What you need to do: After reading the data below, copy out every line that contains the word "maison".
*** Available data Section Begins ***
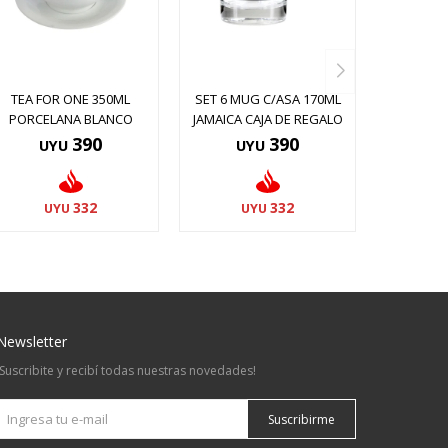
TEA FOR ONE 350ML
SET 6 MUG C/ASA 170ML
PORCELANA BLANCO
JAMAICA CAJA DE REGALO
390
390
UYU
UYU
332
332
UYU
UYU
Newsletter
¡Suscribite y recibí todas nuestras novedades!
Suscribirme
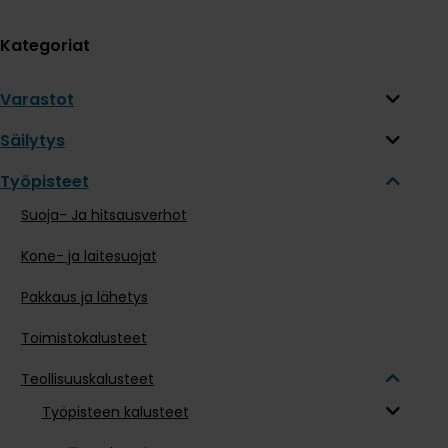
Kategoriat
Varastot
Säilytys
Työpisteet
Suoja- Ja hitsausverhot
Kone- ja laitesuojat
Pakkaus ja lähetys
Toimistokalusteet
Teollisuuskalusteet
Työpisteen kalusteet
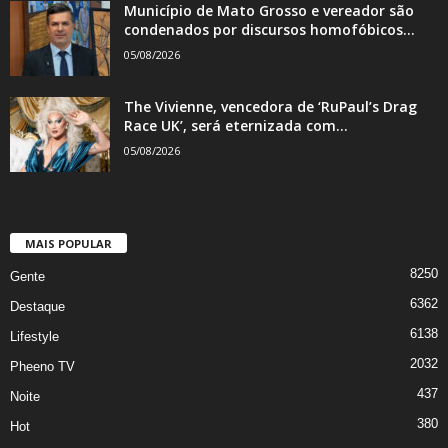
Município de Mato Grosso e vereador são
condenados por discursos homofóbicos...
05/08/2026
The Vivienne, vencedora de ‘RuPaul’s Drag
Race UK’, será eternizada com...
05/08/2026
MAIS POPULAR
8250
Gente
6362
Destaque
6138
Lifestyle
2032
Pheeno TV
437
Noite
380
Hot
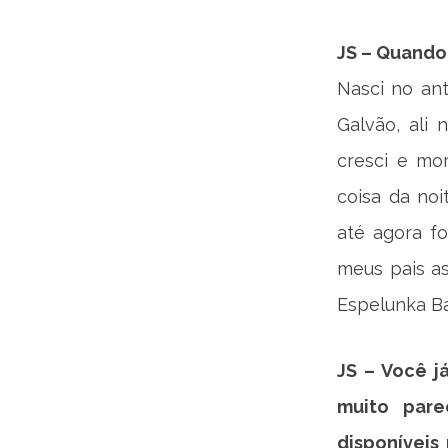
JS – Quando
Nasci no ant
Galvão, ali
cresci e mo
coisa da no
até agora f
meus pais a
Espelunka Ba
JS – Você j
muito pare
disponíveis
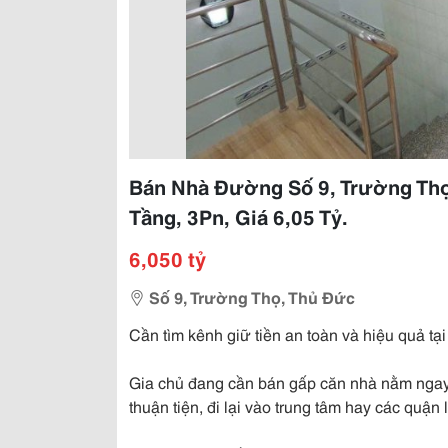
Bán Nhà Đường Số 9, Trường Thọ
Tầng, 3Pn, Giá 6,05 Tỷ.
6,050 tỷ
Số 9, Trường Thọ, Thủ Đức
Cần tìm kênh giữ tiền an toàn và hiệu quả tạ
Gia chủ đang cần bán gấp căn nhà nằm ngay 
thuận tiện, đi lại vào trung tâm hay các quận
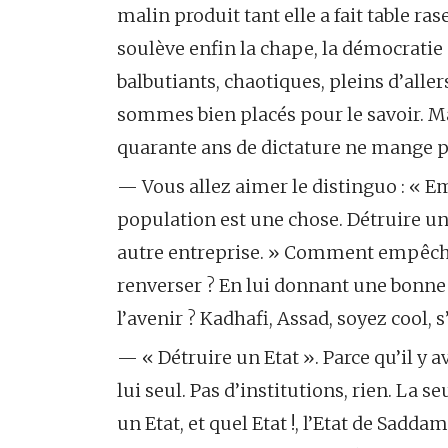
malin produit tant elle a fait table ra
soulève enfin la chape, la démocratie
balbutiants, chaotiques, pleins d’aller
sommes bien placés pour le savoir. Mai
quarante ans de dictature ne mange p
— Vous allez aimer le distinguo : « 
population est une chose. Détruire un 
autre entreprise. » Comment empêcher 
renverser ? En lui donnant une bonne 
l’avenir ? Kadhafi, Assad, soyez cool, s
— « Détruire un Etat ». Parce qu’il y av
lui seul. Pas d’institutions, rien. La se
un Etat, et quel Etat !, l’Etat de Sadd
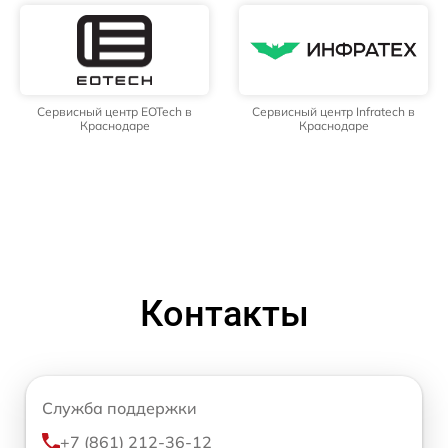
Сервисный центр EOTech в
Сервисный центр Infratech в
Краснодаре
Краснодаре
Контакты
Служба поддержки
+7 (861) 212-36-12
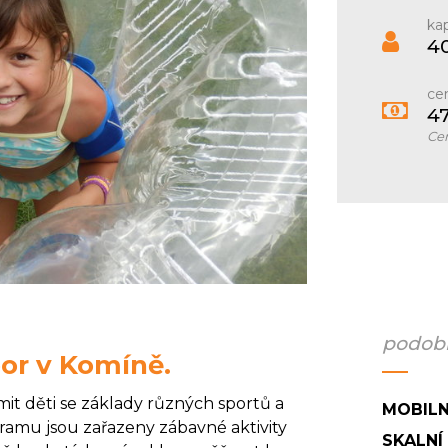
kap
4
ce
4
Cen
podobn
or v Komíně.
it děti se základy různých sportů a
MOBILN
gramu jsou zařazeny zábavné aktivity
SKALNÍ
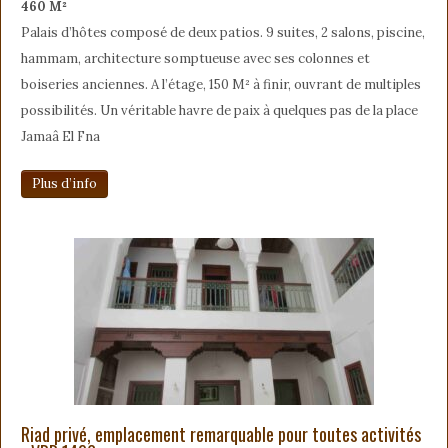
460 M²
Palais d’hôtes composé de deux patios. 9 suites, 2 salons, piscine,
hammam, architecture somptueuse avec ses colonnes et
boiseries anciennes. A l’étage, 150 M² à finir, ouvrant de multiples
possibilités. Un véritable havre de paix à quelques pas de la place
Jamaâ El Fna
Plus d’info
Riad privé, emplacement remarquable pour toutes activités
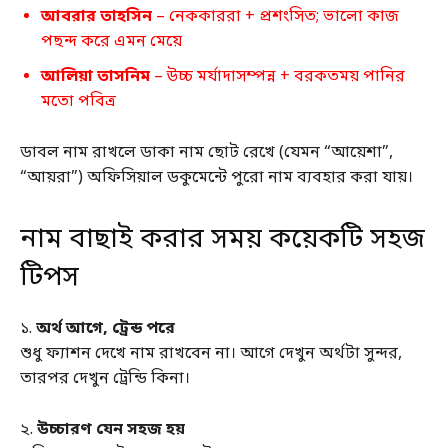
আবরার তাহসিন
– নেককাররা + প্রশংসিত; ভালো কাজ
পছন্দ করে এমন মেয়ে
আলিয়া তাসনিম
– উচ্চ মর্যাদাসম্পন্ন + বরকতময় পানির
মতো পবিত্র
ডাবল নাম রাখলে ডাকা নাম ছোট রেখে (যেমন “আয়েশা”,
“আয়রা”) অফিসিয়াল ডকুমেন্টে পুরো নাম ব্যবহার করা যায়।
নাম বাছাই করার সময় কয়েকটি সহজ
টিপস
১.
অর্থ আগে, ট্রেন্ড পরে
শুধু ফ্যাশন দেখে নাম রাখবেন না। আগে দেখুন অর্থটা সুন্দর,
তারপর দেখুন ট্রেন্ডি কিনা।
২.
উচ্চারণ যেন সহজ হয়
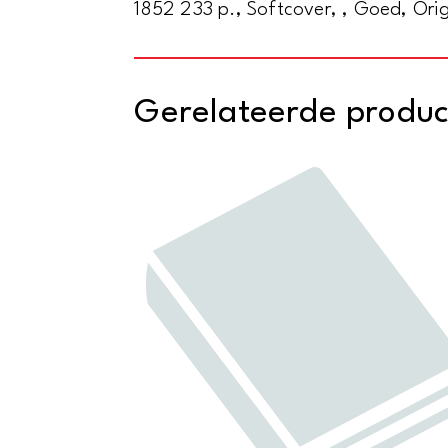
1852 233 p., Softcover, , Goed, Orig
Gerelateerde produ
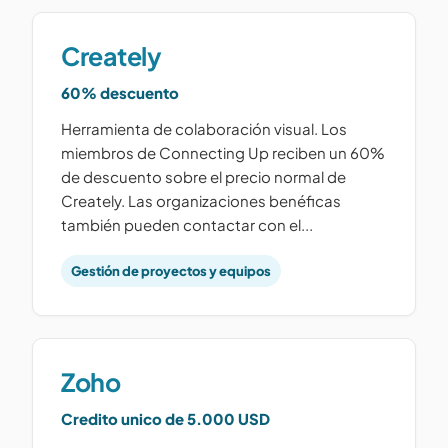
Creately
60% descuento
Herramienta de colaboración visual. Los
miembros de Connecting Up reciben un 60%
de descuento sobre el precio normal de
Creately. Las organizaciones benéficas
también pueden contactar con el...
Gestión de proyectos y equipos
Zoho
Credito unico de 5.000 USD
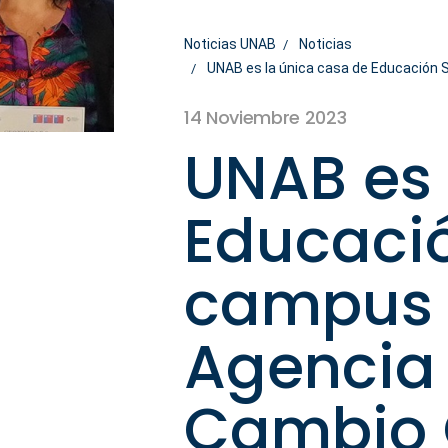
Noticias UNAB
Noticias
UNAB es la única casa de Educación S
14 Noviembre 2023
UNAB es 
Educació
campus c
Agencia 
Cambio 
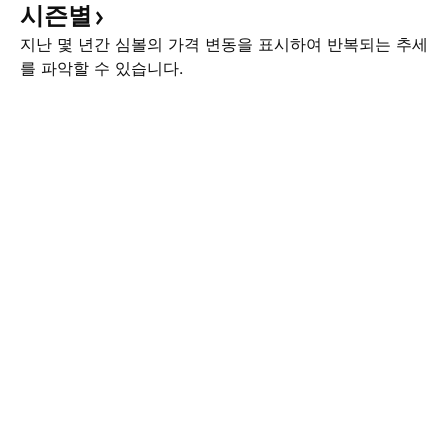
시즌별
지난 몇 년간 심볼의 가격 변동을 표시하여 반복되는 추세
를 파악할 수 있습니다.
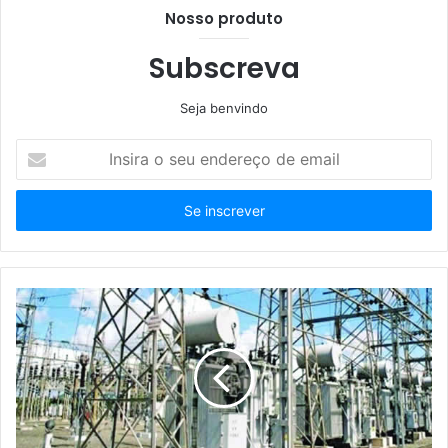
Nosso produto
Subscreva
Seja benvindo
Insira
o
seu
endereço
de
email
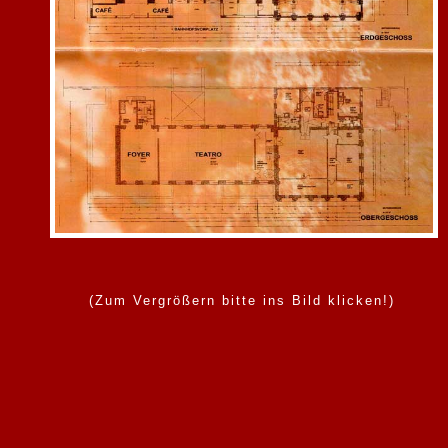
(Zum Vergrößern bitte ins Bild klicken!)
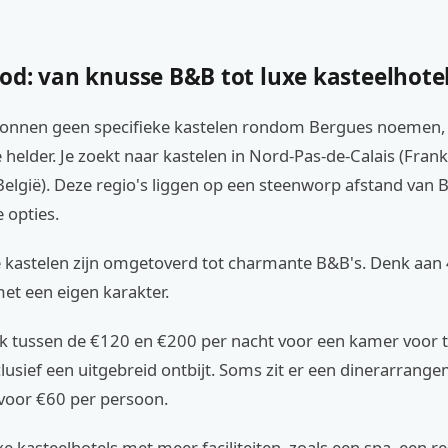
od: van knusse B&B tot luxe kasteelhote
onnen geen specifieke kastelen rondom Bergues noemen, 
 helder. Je zoekt naar kastelen in Nord-Pas-de-Calais (Frankr
elgië). Deze regio's liggen op een steenworp afstand van 
e opties.
e kastelen zijn omgetoverd tot charmante B&B's. Denk aan 
et een eigen karakter.
aak tussen de €120 en €200 per nacht voor een kamer voor 
lusief een uitgebreid ontbijt. Soms zit er een dinerarrangem
 voor €60 per persoon.
uxe kasteelhotels met meer faciliteiten, zoals een spa, een r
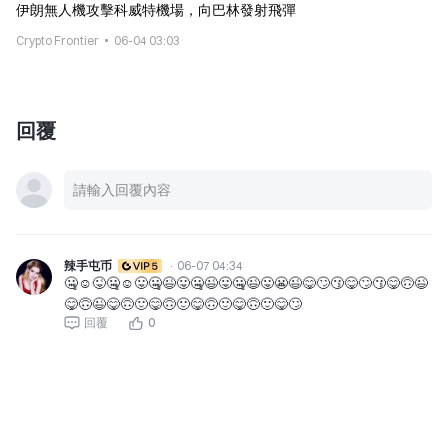
伊朗無人機攻擊科威特機場，向巴林發射飛彈
Crypto Frontier
06-04 03:03
回覆
辣手屯币
·
06-07 04:34
🤐☺️😜🤐☺️😛🤐😉😛🤐😉😛🤐😉😛😬😉😋🙄😗😋🙄😗😋🙃😉
😋🙃😉😋🙃🙂😋🙃🙂😋🙃🙂😋🙃🙂😋🙄
回覆
0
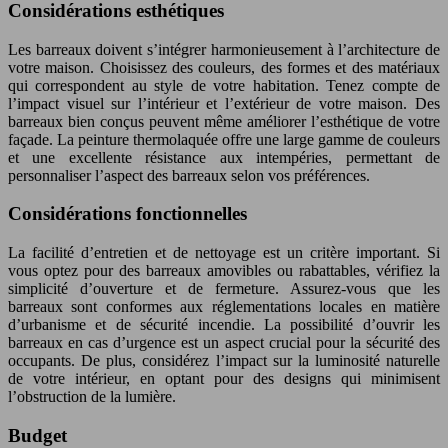
Considérations esthétiques
Les barreaux doivent s’intégrer harmonieusement à l’architecture de
votre maison. Choisissez des couleurs, des formes et des matériaux
qui correspondent au style de votre habitation. Tenez compte de
l’impact visuel sur l’intérieur et l’extérieur de votre maison. Des
barreaux bien conçus peuvent même améliorer l’esthétique de votre
façade. La peinture thermolaquée offre une large gamme de couleurs
et une excellente résistance aux intempéries, permettant de
personnaliser l’aspect des barreaux selon vos préférences.
Considérations fonctionnelles
La facilité d’entretien et de nettoyage est un critère important. Si
vous optez pour des barreaux amovibles ou rabattables, vérifiez la
simplicité d’ouverture et de fermeture. Assurez-vous que les
barreaux sont conformes aux réglementations locales en matière
d’urbanisme et de sécurité incendie. La possibilité d’ouvrir les
barreaux en cas d’urgence est un aspect crucial pour la sécurité des
occupants. De plus, considérez l’impact sur la luminosité naturelle
de votre intérieur, en optant pour des designs qui minimisent
l’obstruction de la lumière.
Budget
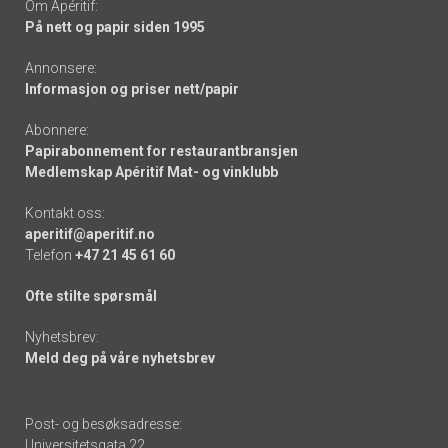
Om Apéritif:
På nett og papir siden 1995
Annonsere:
Informasjon og priser nett/papir
Abonnere:
Papirabonnement for restaurantbransjen
Medlemskap Apéritif Mat- og vinklubb
Kontakt oss:
aperitif@aperitif.no
Telefon
+47 21 45 61 60
Ofte stilte spørsmål
Nyhetsbrev:
Meld deg på våre nyhetsbrev
Post- og besøksadresse:
Universitetsgata 22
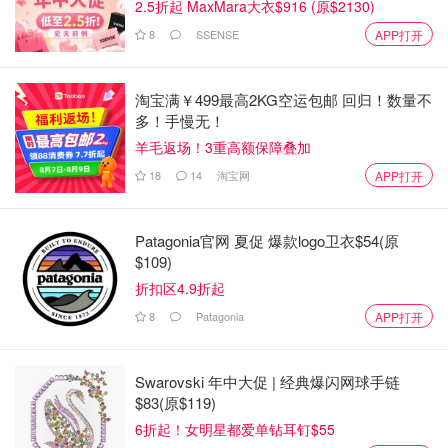
2.5折起 MaxMara大衣$916 (原$2130)
8
SSENSE
APP打开
淘宝满￥499最高2KG空运包邮 回归！数量不
多！手慢无！
羊毛返场！3重高额保障叠加
18
14
淘宝网
APP打开
这三款精华液都有比较强烈的香味。三款当中，多维精华相
Patagonia官网 夏促 爆款logo卫衣$54(原
对香味小一些。其他两款香味较浓，还算是好闻的香味，但
$109)
对香味敏感的小伙伴可能要绕行。
折扣区4.9折起
8
Patagonia
APP打开
Swarovski 年中大促 | 经典爆闪网球手链
$83(原$119)
6折起！女明星都爱单钻耳钉$55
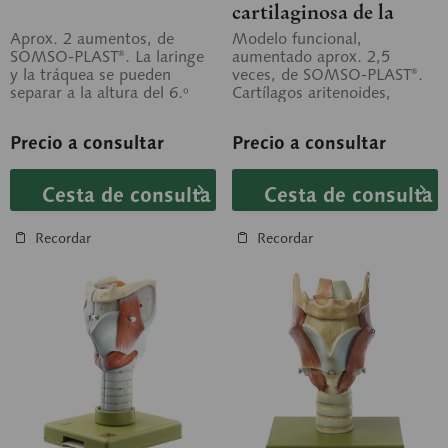
cartilaginosa de la
laringe
Aprox. 2 aumentos, de
Modelo funcional,
SOMSO-PLAST®. La laringe
aumentado aprox. 2,5
y la tráquea se pueden
veces, de SOMSO-PLAST®.
separar a la altura del 6.º
Cartílagos aritenoides,
cartílago traqueal. Se puede
cuerdas vocales y epiglotis
desmontar...
montados de forma...
Precio a consultar
Precio a consultar
Cesta de consulta
Cesta de consulta
Recordar
Recordar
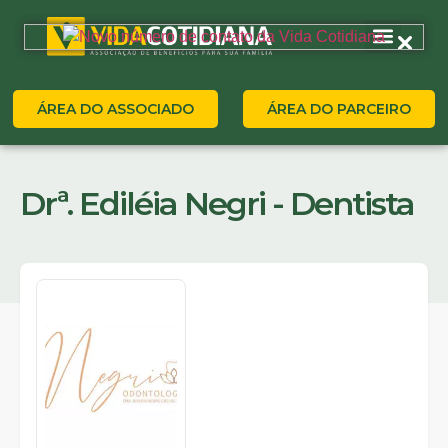
ÁREA DO ASSOCIADO
ÁREA DO PARCEIRO
Drª. Ediléia Negri - Dentista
*** Available data Section Ends ***
Expected output:
votre maison. Choisissez des couleurs, des formes et des matériaux
l’impact visuel sur l’intérieur et l’extérieur de votre maison. Des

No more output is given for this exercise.